County in North Dakota, United States

Golden Valley County is a county in the U.S. state of North Dakota. As of the 2020 census, the population was 1,736, and was estimated to be 1,808 in 2025, making it the fifth-least populous county in North Dakota. The county seat and the largest city is Beach.

The county should not be confused with the city of Golden Valley, which is located in Mercer County.

==History==
In the general election held November 8, 1910, the voters of Billings County chose to separate the western portion of Billings and form a new county. This result was immediately challenged in court; on September 19, 1912, the ND Supreme Court upheld the election result; therefore the legislature completed the county's organization on November 13, 1912.

Golden Valley was called 'Rattlesnake Flats' by early settlers, due to the large number of the snakes found in the area. The region was dubbed Golden Valley in 1902 after a group of land surveyors noticed that the sunlight gave the surrounding grasses a distinct golden color.

• **WHAT THE EXERCISE ASKS**: Can you proceed with the Golden Valley County text, picking up right after its last sentence? The entries that follow come from a separate source and are unrelated to the Golden Valley County text.

• **EXTRACTED DATA**:
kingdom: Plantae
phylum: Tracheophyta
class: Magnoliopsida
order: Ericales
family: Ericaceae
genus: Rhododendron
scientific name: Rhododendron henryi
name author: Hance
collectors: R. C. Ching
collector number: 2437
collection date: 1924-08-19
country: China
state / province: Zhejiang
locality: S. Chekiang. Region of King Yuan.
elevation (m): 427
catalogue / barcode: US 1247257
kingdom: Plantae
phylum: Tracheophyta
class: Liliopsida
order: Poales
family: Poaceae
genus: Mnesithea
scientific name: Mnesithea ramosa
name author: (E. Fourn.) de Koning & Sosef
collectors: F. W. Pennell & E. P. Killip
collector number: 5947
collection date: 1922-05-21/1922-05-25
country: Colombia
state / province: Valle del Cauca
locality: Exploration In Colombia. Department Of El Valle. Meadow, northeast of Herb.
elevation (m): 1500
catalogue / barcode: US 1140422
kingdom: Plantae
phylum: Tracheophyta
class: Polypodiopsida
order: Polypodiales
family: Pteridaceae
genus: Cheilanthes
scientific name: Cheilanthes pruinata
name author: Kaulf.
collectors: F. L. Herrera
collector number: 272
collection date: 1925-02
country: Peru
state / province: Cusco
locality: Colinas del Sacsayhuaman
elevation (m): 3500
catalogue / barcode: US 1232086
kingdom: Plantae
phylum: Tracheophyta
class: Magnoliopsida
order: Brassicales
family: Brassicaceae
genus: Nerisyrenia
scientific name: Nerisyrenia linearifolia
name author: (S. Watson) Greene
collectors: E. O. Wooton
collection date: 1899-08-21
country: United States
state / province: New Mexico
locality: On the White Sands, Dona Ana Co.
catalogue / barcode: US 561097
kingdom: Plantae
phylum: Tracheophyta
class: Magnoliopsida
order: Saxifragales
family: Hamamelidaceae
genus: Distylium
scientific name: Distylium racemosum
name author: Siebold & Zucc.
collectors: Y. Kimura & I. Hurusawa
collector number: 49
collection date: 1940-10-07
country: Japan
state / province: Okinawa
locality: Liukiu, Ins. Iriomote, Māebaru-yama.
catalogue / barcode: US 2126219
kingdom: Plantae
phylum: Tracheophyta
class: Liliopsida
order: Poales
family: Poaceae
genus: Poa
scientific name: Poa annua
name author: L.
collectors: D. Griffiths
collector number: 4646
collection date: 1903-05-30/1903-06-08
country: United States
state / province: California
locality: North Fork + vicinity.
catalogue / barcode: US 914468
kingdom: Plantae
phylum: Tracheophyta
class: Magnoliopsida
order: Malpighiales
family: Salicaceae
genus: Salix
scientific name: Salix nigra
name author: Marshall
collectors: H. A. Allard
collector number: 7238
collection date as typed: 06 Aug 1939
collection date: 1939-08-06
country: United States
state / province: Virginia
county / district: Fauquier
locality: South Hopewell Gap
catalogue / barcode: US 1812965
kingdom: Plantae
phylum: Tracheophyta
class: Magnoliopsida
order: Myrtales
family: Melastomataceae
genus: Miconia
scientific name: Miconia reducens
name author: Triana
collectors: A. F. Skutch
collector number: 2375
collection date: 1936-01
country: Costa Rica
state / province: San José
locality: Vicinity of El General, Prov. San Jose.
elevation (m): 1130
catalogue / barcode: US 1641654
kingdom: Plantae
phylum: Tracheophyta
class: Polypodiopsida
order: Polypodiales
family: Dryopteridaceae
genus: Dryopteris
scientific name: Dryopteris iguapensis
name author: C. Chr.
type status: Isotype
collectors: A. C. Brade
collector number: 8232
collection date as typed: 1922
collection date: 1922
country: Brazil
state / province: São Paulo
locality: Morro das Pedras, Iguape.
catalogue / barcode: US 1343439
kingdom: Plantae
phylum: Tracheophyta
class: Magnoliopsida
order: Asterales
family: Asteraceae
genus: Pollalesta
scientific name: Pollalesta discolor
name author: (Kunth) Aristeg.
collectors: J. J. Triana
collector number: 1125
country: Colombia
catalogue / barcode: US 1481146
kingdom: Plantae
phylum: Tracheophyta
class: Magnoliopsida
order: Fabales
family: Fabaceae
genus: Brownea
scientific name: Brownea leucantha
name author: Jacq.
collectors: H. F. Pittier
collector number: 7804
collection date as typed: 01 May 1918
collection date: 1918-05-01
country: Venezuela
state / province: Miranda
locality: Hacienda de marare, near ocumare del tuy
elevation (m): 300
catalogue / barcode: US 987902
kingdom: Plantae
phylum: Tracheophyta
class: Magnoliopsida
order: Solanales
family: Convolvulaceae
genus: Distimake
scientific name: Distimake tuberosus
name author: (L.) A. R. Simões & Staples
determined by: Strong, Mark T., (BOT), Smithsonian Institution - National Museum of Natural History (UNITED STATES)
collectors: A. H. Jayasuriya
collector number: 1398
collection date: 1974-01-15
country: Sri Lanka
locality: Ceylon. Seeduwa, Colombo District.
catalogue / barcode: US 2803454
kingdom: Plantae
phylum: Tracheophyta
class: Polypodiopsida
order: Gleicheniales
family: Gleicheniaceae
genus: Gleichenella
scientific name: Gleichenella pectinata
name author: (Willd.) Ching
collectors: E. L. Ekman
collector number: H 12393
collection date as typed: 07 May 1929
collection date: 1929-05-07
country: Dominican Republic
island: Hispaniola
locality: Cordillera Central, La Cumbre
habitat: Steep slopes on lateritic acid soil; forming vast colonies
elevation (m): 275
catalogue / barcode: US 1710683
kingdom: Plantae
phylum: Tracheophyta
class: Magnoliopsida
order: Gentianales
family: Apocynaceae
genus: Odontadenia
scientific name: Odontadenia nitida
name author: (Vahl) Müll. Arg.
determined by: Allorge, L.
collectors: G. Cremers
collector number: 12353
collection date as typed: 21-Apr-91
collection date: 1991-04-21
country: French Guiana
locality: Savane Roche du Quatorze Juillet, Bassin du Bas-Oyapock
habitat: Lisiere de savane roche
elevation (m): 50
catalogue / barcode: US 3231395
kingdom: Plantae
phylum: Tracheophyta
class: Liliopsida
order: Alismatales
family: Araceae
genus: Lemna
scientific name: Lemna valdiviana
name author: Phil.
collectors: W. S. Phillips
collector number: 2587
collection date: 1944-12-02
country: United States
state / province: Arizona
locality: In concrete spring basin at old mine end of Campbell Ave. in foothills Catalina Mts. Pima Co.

• **YOUR RESPONSE**:
===Election controversy===
The vote in 1910 to create Golden Valley County was 837 for and 756 against. Shortly after the vote was certified, suit was filed against the Billings County Commission to overturn the result. The plaintiffs alleged that the certification of election was improper, and that certain pre-marked "unofficial" ballots printed by supporters of the new county were cast in place of official ballots, and should be voided. The trial court originally ruled in favor of the plaintiffs. The county appealed to the North Dakota Supreme Court, which upheld the county's certification of the election. The court also ruled the pre-marked ballots were invalid, but that the number of invalid votes was not sufficient to overturn the election results. The court's decision upholding the new county was made on September 19, 1912, and Golden Valley was formally organized on November 13, 1912.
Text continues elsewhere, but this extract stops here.